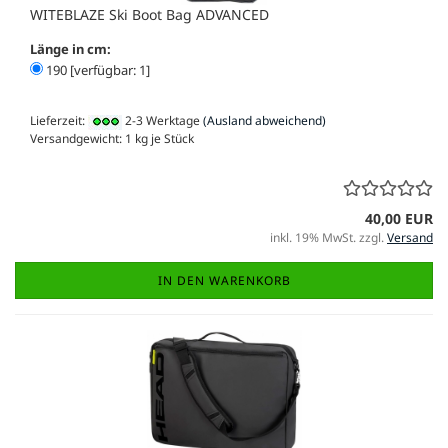
WITEBLAZE Ski Boot Bag ADVANCED
Länge in cm:
190 [verfügbar: 1]
Lieferzeit:
2-3 Werktage
(Ausland abweichend)
Versandgewicht:
1
kg je Stück
40,00 EUR
inkl. 19% MwSt. zzgl.
Versand
IN DEN WARENKORB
__________________________________________________
Please reproduce the entries above exactly, omitting every picture.

_Completed exercise:_
WITEBLAZE Ski Boot Bag ADVANCED
Länge in cm:
190 [verfügbar: 1]
Lieferzeit:
2-3 Werktage
(Ausland abweichend)
Versandgewicht:
1
kg je Stück
40,00 EUR
inkl. 19% MwSt. zzgl.
Versand
IN DEN WARENKORB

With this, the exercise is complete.